Answer to Question #152848 in Calculus for zeeshan wahab

a) Given that $ln(sin^{-1}(e^x))+yx^2=1$ ............(1)

Differentiating both side of (1) with respect to $x,$ we get

$\frac{d}{dx}[ln(sin^{-1}(e^x))]+\frac{d}{dx}[yx^2]=\frac{d}{dx}(1)$

$\implies \frac{1}{sin^{-1}(e^x)}.\frac{d}{dx}[sin^{-1}(e^x)]+y.\frac{d}{dx}(x^2)+x^2.\frac{d}{dx}(y)=0$

$\implies \frac{1}{sin^{-1}(e^x)}.\frac{1}{\sqrt{1-(e^x)^2}}.\frac {d}{dx}(e^x)+y.(2x)+x^2.\frac{dy}{dx}=0$

$\implies \frac{1}{sin^{-1}(e^x)}.\frac{1}{\sqrt{1-(e^x)^2}}.(e^x)+2xy+x^2.\frac{dy}{dx}=0$

$\implies x^2.\frac{dy}{dx}=-[ \frac{1}{sin^{-1}(e^x)}.\frac{1}{\sqrt{1-(e^x)^2}}.(e^x)+2xy]$

$\implies \frac{dy}{dx}=-[ \frac{1}{x^2}.\frac{1}{sin^{-1}(e^x)}.\frac{1}{\sqrt{1-(e^x)^2}}.(e^x)+\frac{2xy}{x^2}]$

$\implies \frac{dy}{dx}=-[ \frac{1}{x^2}.\frac{1}{sin^{-1}(e^x)}.\frac{1}{\sqrt{1-(e^x)^2}}.(e^x)+2(\frac{y}{x})]$

b) Given that $tan^{-1}(x+y)-sin^{-1}(e^y+x)=4$ ..........(1)

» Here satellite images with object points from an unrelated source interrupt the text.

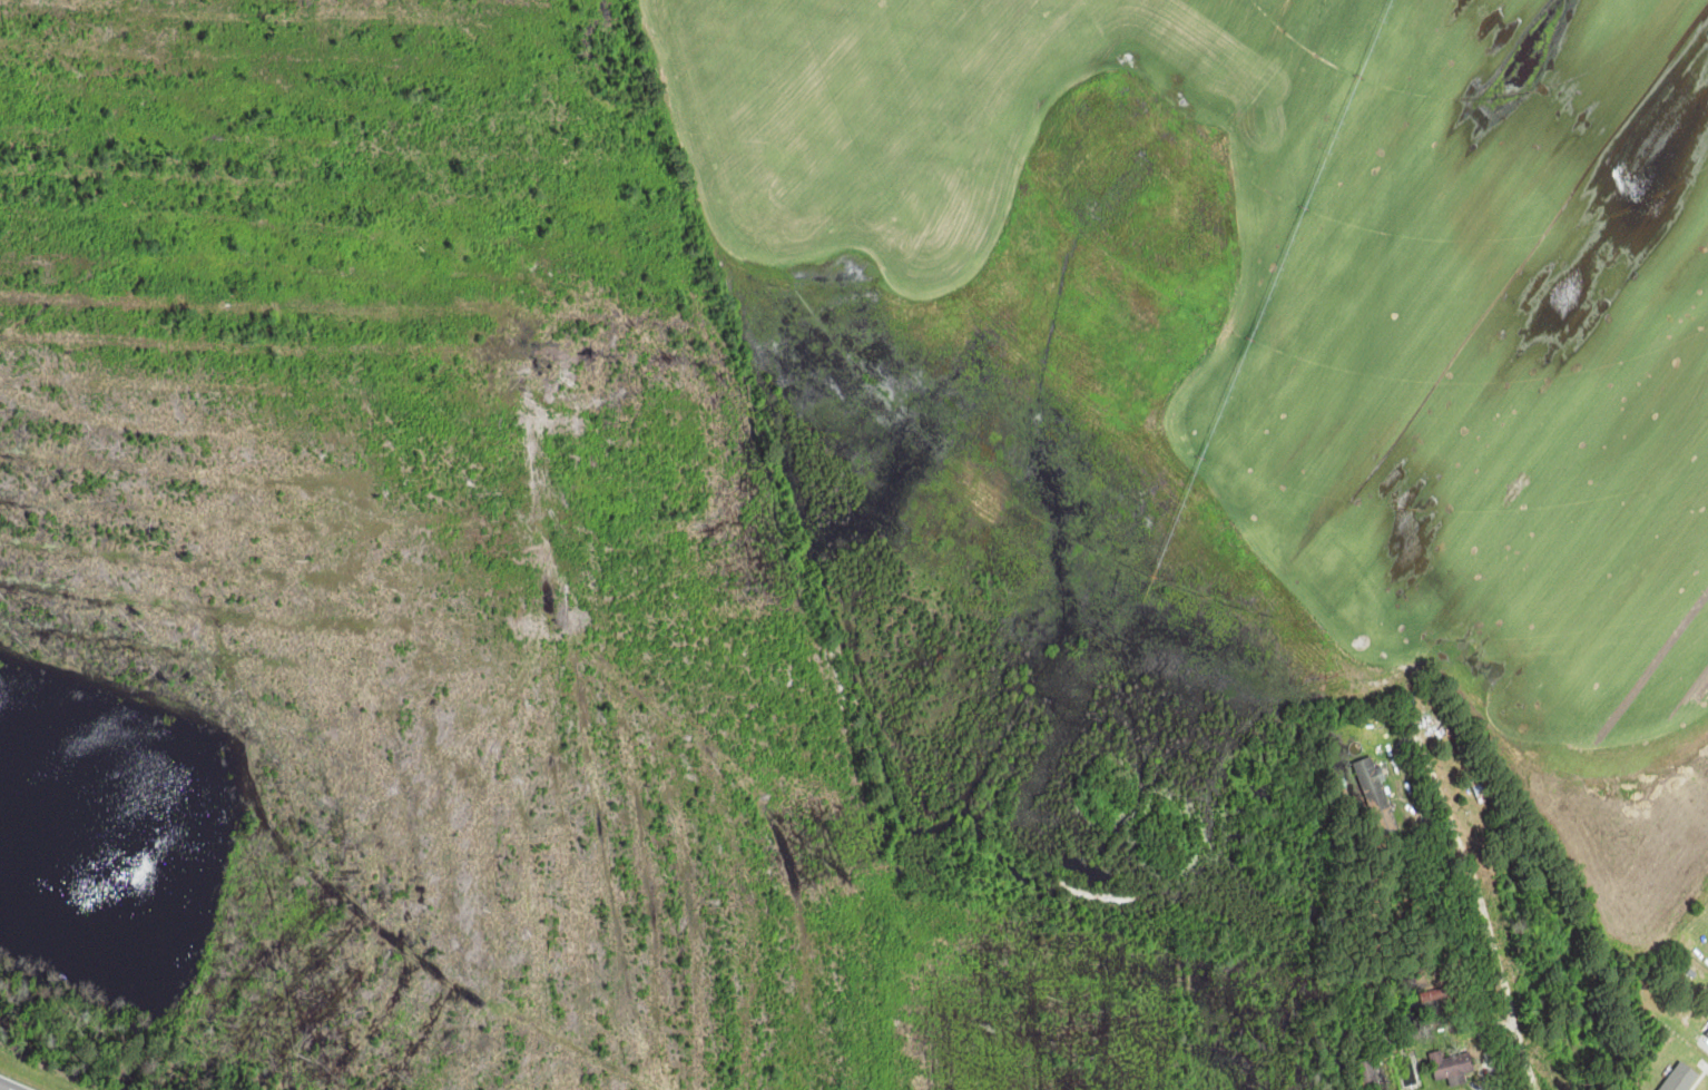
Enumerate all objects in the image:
building: (1483, 789)
building: (1377, 796)
road: (1500, 961)
building: (1707, 1033)
building: (1452, 1066)
building: (1369, 1075)
building: (1692, 1080)
road: (4, 1088)

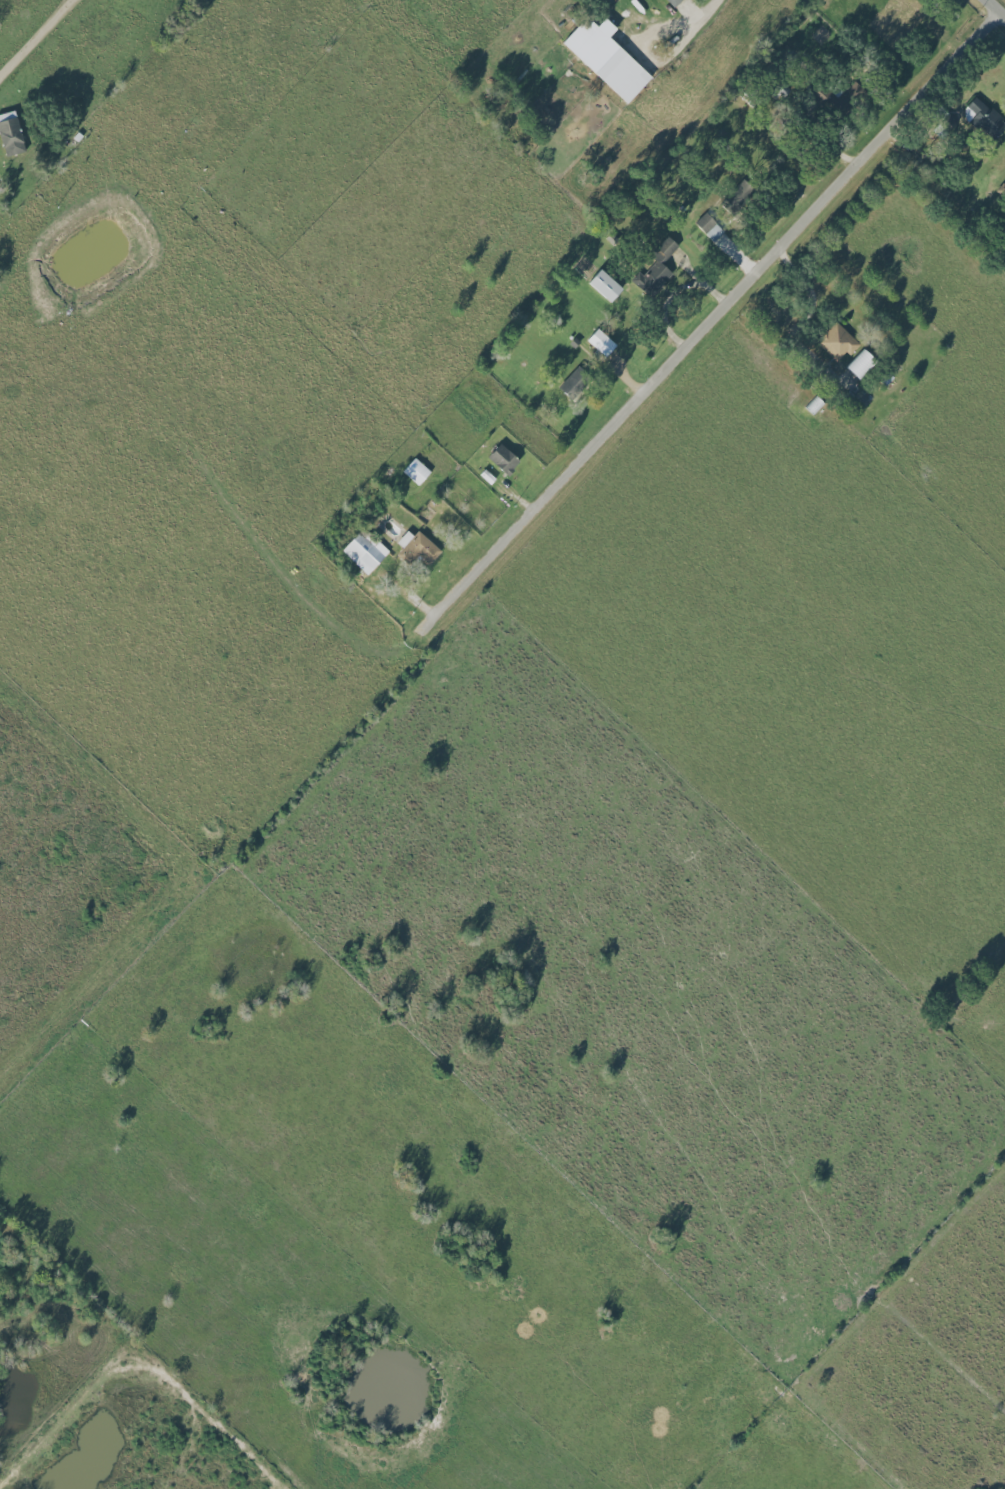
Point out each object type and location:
building: (674, 2)
road: (998, 5)
road: (35, 36)
building: (607, 58)
building: (984, 118)
building: (741, 194)
building: (709, 227)
building: (656, 269)
building: (605, 285)
road: (813, 298)
road: (715, 319)
building: (602, 342)
building: (837, 342)
building: (861, 364)
building: (574, 382)
building: (815, 405)
building: (504, 459)
building: (416, 471)
building: (416, 547)
building: (366, 551)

Differentiating both side of (1) with respect to $x,$ we get

$\frac{d}{dx}[tan^{-1}(x+y)]-\frac{d}{dx}[sin^{-1}(e^y+x)]=\frac{d}{dx}(4)$

$\implies \frac {1}{[1+(x+y)^2]}.\frac{d}{dx}(x+y)-\frac{1}{\sqrt{1-(e^y+x)^2}}.\frac{d}{dx}(e^y+x)=0$

$\implies \frac {1}{[1+(x+y)^2]}.(1+\frac{dy}{dx})-\frac{1}{\sqrt{1-(e^y+x)^2}}.(1+e^y\frac{dy}{dx})=0$

$\implies [\frac {1}{[1+(x+y)^2]}-\frac{e^y}{\sqrt{1-(e^y+x)^2}}].\frac{dy}{dx}+[\frac {1}{[1+(x+y)^2]}-\frac{1}{\sqrt{1-(e^y+x)^2}}]=0$

$\implies [\sqrt{1-(e^y+x)^2} -e^y[1+(x+y)^2]].\frac{dy}{dx}+[\sqrt{1-(e^y+x)^2} -[1+(x+y)^2]]=0$

$\implies \frac{dy}{dx}=-\frac{[\sqrt{1-(e^y+x)^2} -[1+(x+y)^2]]}{[\sqrt{1-(e^y+x)^2} -e^y.[1+(x+y)^2]]}$